Using W&B for Hyperparameter Optimization

W&B’s sweep functionality streamlines the optimization process. I set up the sweep using the Bayesian method to search for the best hyperparameters. Interestingly, I chose 30 epochs for training because, in my initial tests with the full dataset, the model started showing signs of optimal performance around this mark.

Results and Insights

Diving into the results of hyperparameter optimization reveals important insights:

Hyperparameter optimization results

Hyperparameter importance and correlation

top 10 mAP50 results

Parameter Importance:

Optimizer (AdamW): With an importance of 0.521 and a negative correlation, it suggests AdamW can significantly impact performance, but not always positively.
Learning Rate (lr0): High importance (0.433) and a negative correlation (-0.634) hint that a smaller learning rate might be better for our task.
Others: Optimizers like SGD & Adam, and parameters like dropout, image size, and batch size show minimal importance, indicating their lesser influence on our model’s performance.

Final Hyperparameters:

The best hyperparameter combination is as follows with the best mAP50 of 0.9776 on the validation set:

Augmentation: The best model skipped data augmentation, indicating enough data diversity.
Batch Size: Chose 64, balancing computational efficiency and model performance.
Dropout: A rate of 0, suggesting the model didn’t need this regularization.
Image Size: 640 is the sweet spot for our task.
Learning Rate: Opted for 0.001, aligning with our earlier observation about lower rates being beneficial.
Optimizer: Interestingly, even though AdamW seemed important, Adam was chosen in the best combo. It’s a reminder that hyperparameters often have interconnected effects.

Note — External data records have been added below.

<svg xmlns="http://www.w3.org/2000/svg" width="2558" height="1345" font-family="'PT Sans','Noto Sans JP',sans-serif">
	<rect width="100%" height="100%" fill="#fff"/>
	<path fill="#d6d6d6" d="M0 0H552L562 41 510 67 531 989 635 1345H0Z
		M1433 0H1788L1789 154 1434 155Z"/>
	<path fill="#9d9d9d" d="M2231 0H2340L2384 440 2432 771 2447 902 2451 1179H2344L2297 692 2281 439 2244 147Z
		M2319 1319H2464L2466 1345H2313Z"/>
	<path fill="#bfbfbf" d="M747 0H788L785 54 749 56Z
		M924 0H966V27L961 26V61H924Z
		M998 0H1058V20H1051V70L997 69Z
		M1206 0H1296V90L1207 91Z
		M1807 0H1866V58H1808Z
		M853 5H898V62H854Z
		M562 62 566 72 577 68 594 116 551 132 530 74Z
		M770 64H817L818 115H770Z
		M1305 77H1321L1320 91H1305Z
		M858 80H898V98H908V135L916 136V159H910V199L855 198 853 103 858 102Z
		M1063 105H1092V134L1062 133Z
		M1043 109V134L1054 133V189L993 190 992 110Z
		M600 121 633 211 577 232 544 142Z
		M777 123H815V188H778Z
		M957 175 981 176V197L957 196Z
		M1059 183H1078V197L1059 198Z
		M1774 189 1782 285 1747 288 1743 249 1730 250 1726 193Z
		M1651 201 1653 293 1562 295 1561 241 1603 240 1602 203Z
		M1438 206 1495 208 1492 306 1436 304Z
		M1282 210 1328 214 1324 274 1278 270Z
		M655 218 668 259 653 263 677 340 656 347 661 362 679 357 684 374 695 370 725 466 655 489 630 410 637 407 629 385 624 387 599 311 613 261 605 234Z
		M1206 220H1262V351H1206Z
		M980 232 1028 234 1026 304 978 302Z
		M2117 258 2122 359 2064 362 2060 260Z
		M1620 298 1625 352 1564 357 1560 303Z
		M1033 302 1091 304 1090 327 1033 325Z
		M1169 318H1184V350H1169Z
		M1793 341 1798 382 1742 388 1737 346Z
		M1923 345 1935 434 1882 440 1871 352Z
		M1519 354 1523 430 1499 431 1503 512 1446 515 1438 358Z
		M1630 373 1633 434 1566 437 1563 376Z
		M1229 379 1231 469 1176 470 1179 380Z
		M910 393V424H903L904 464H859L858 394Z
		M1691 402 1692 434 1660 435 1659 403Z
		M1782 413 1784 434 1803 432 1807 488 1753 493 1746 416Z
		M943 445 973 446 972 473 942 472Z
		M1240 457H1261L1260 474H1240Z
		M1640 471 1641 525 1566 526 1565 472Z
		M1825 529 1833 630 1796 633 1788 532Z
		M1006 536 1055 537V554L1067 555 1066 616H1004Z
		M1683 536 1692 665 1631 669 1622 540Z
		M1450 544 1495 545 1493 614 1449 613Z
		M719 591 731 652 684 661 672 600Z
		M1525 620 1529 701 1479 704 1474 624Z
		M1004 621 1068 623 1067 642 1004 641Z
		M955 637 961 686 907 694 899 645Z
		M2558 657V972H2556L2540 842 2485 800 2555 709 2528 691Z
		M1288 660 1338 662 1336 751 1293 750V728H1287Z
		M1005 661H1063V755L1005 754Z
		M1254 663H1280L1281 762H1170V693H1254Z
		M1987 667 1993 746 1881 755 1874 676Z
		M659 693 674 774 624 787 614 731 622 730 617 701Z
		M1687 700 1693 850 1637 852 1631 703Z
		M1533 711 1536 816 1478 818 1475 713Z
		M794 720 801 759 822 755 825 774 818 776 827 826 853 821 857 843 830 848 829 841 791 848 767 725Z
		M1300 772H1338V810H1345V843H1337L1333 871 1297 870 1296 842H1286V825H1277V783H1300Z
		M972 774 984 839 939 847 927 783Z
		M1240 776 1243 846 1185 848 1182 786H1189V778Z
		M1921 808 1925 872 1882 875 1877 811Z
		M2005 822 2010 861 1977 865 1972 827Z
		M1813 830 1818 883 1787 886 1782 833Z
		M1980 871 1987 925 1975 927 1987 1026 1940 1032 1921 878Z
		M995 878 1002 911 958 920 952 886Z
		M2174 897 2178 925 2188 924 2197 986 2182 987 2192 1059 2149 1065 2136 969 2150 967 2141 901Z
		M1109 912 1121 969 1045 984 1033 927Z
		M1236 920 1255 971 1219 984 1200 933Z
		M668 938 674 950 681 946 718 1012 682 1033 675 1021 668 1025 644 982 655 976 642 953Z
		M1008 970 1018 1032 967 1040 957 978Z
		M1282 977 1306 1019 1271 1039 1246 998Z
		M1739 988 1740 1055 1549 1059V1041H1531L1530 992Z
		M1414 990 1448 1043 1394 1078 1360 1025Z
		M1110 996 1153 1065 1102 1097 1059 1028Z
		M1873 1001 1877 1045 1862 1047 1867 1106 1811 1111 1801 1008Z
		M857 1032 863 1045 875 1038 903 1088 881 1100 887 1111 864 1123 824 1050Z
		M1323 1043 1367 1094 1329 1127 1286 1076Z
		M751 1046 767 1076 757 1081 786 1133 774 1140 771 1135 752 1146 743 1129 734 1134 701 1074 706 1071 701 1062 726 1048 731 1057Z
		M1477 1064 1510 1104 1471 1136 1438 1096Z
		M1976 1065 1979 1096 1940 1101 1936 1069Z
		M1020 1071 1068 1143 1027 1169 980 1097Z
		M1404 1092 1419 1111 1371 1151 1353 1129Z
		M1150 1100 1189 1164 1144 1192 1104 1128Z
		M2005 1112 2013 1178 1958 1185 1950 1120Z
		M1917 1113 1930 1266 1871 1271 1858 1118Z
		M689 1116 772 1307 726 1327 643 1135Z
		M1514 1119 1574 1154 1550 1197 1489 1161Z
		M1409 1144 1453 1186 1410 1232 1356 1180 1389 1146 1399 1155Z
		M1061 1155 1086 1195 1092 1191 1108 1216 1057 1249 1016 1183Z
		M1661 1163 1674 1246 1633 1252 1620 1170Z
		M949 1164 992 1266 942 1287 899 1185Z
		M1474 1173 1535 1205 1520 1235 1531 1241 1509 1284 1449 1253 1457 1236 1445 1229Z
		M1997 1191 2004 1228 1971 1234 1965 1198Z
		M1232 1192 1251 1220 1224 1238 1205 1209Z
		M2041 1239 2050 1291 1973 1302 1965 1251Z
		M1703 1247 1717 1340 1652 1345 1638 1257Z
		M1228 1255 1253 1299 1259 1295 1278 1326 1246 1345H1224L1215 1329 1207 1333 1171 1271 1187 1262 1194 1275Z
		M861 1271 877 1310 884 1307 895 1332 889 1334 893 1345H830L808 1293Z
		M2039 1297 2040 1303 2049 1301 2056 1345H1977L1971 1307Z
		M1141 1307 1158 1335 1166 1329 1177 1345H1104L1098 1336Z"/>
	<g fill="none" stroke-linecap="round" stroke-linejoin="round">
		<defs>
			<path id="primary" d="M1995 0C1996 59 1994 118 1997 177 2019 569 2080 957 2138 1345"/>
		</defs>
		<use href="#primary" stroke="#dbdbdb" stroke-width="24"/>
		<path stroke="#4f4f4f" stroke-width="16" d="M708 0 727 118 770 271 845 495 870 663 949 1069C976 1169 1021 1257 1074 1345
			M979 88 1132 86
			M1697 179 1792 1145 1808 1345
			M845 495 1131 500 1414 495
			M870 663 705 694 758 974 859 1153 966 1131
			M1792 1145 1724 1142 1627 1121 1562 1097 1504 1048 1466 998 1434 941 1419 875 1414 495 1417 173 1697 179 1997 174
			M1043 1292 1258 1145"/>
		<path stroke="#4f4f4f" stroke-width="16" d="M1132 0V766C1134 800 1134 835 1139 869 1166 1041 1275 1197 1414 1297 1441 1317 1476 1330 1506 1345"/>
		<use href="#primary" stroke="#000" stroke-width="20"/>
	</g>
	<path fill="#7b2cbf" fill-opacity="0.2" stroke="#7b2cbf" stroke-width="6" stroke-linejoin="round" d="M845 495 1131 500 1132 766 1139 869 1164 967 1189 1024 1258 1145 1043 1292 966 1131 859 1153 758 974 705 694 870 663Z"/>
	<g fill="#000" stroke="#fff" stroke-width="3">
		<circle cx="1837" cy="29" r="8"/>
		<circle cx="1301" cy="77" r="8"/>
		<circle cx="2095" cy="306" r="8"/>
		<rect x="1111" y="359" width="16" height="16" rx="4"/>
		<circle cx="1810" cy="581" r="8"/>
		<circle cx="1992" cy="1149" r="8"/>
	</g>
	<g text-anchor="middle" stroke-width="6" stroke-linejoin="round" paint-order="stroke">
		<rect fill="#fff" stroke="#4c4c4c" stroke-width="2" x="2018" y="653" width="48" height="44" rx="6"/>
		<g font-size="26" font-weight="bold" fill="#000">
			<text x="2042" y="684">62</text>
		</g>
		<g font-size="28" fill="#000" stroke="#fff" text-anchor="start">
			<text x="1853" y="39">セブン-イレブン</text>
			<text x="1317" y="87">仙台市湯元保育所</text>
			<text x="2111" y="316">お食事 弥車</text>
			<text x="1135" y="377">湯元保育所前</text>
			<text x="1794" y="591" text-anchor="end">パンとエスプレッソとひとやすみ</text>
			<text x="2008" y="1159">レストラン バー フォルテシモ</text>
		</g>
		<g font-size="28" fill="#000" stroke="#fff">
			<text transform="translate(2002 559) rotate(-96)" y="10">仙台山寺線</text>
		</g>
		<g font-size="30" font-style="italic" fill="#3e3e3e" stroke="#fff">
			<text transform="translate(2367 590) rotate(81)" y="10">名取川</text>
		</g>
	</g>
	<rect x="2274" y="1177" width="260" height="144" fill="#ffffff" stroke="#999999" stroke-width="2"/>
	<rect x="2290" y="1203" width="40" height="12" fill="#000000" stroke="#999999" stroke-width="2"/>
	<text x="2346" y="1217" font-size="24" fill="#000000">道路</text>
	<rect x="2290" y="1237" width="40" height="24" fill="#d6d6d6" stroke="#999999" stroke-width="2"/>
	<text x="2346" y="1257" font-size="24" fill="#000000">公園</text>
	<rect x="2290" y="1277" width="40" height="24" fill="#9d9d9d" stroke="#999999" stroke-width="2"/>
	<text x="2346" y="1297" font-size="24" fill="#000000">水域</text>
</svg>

Striking a Balance: Top Performance vs. Generalizability

While the best mAP50 achieved on our validation set was 0.9776, there was another configuration with a close mAP50 of 0.9761. This “runner-up” model differs notably in that it employed data augmentation and used a dropout rate of 0.5. Considering the slight drop in mAP50 (a mere 0.0015), it might be beneficial to favour this model in deployment scenarios, especially if we anticipate a wide range of situations the model will encounter. The minimal compromise in immediate performance might be outweighed by the model’s enhanced ability to generalize.

Conclusion

Hyperparameter optimization can significantly boost the performance of your model. With tools like W&B and methods like Bayesian optimization, this process becomes systematic and insightful. While some parameters like optimizer and learning rate are crucial, others have a minor impact. It emphasizes the need for task-specific tuning rather than general deep learning best practices. When deploying a model, it’s essential to weigh the trade-offs between peak validation performance and robustness in varied real-world situations. In some cases, a model with slightly lower validation accuracy but better generalizability due to regularization might be the better choice. Experimentation, backed by data, is key!